I've got another question... I've read that the weather around Sydney and Brisbane is perfectly fine around this time of year... but what about Cairns?? Is it really THAT bad? I mean I don't mind rain from time to time... but is it going be be raining constantly? any storms?

And what about those jelly fish that you can die off?? are they in the water around sydney and brisbane as well?? or just once we reach the north??
so, I guess it's not really possible to snorkel then?
are the jellyfish around hamilton island as well?

thanks for helpin us


----------



## Wanderer (Jun 16, 2007)

December/January is a time of year you can get heavy summery/tropical storms and so it's a bit of the luck of the draw for it's not as though it can be predicted where they'll strike too far ahead.

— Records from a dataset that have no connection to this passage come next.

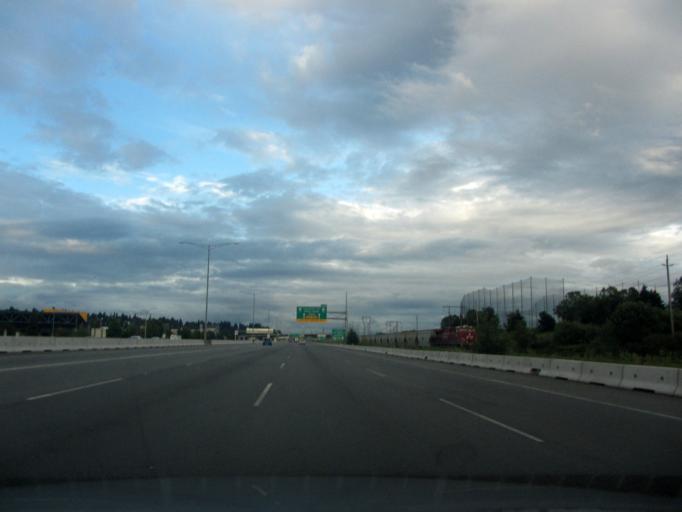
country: CA
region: British Columbia
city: New Westminster
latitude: 49.2333
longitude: -122.8709
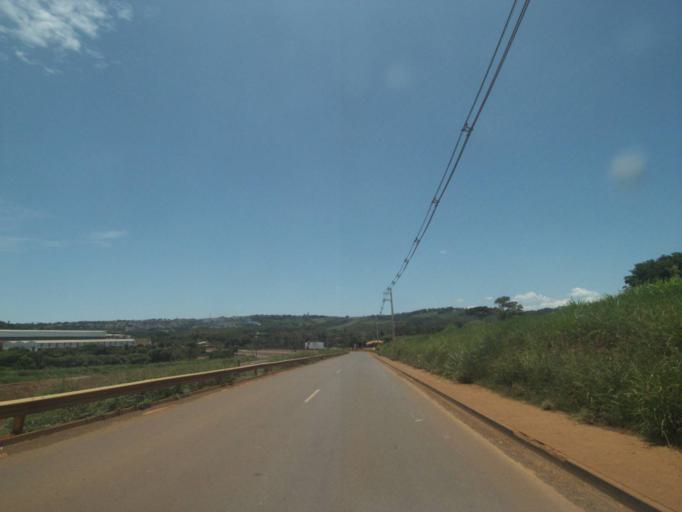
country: BR
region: Parana
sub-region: Londrina
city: Londrina
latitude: -23.4046
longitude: -51.1354
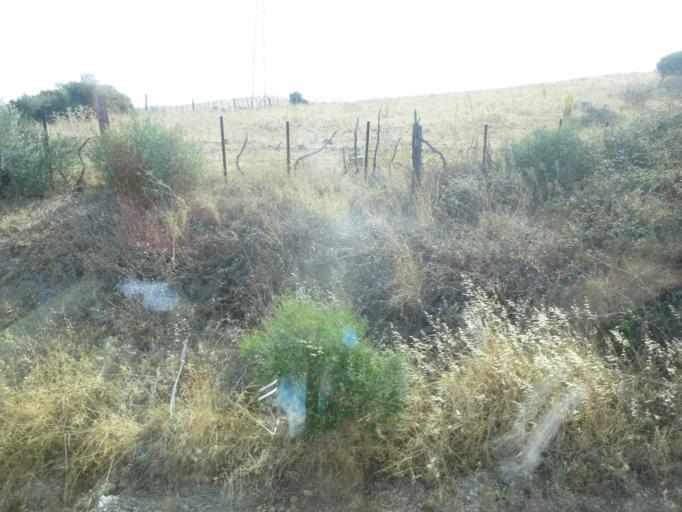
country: ES
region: Andalusia
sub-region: Provincia de Cadiz
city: Algeciras
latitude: 36.1023
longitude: -5.4638
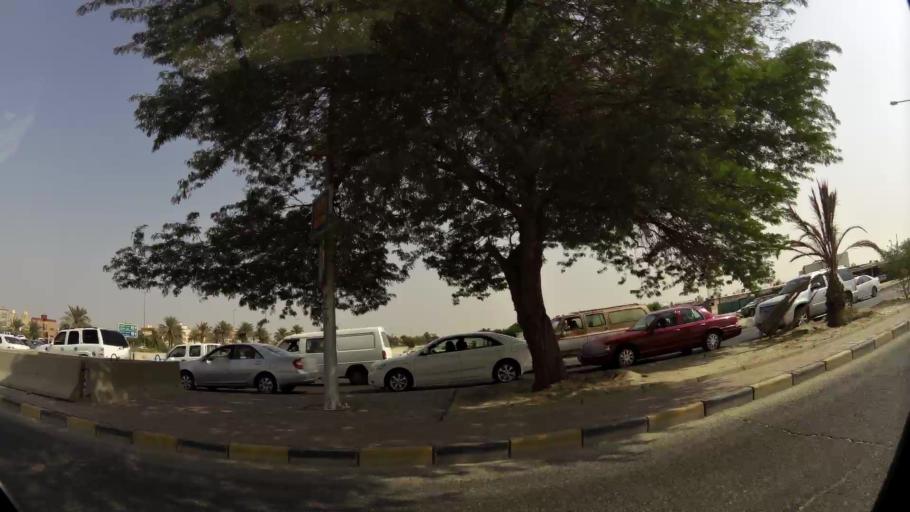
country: KW
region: Muhafazat al Jahra'
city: Al Jahra'
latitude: 29.3338
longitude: 47.6831
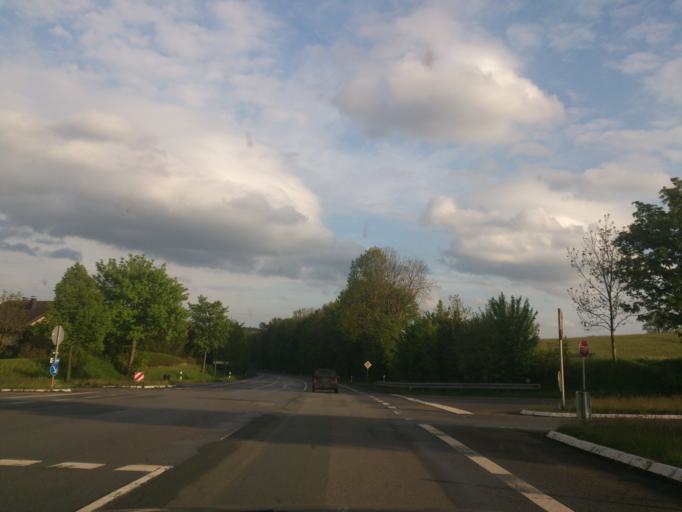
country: DE
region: North Rhine-Westphalia
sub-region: Regierungsbezirk Detmold
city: Bad Driburg
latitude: 51.6755
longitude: 8.9897
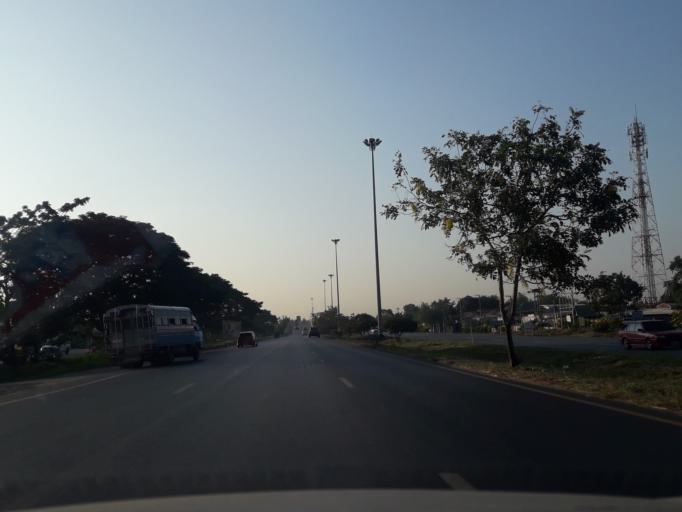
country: TH
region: Phra Nakhon Si Ayutthaya
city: Bang Pa-in
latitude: 14.1986
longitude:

But keep in touch with radio/tele as to what's brewing and you'll likely have sufficient time to hightail it away from any possible localised flooding.

You do not strike those man eating jellies until you get further north of Brisbane, about 500 km. and though they are certainly up around NQ and the Whitsundays, the most dangerous are more a shoreline/estuary type problem.

You'll still be able to go snorkelling and thousands of people do out around the islands, many with little concern nor even wearing stinger suits and so have a chat with the island staff and ask them about Irukandjis and they ought to have an idea if they're about, their prevalence being associated with wind/currents/tides etc.


----------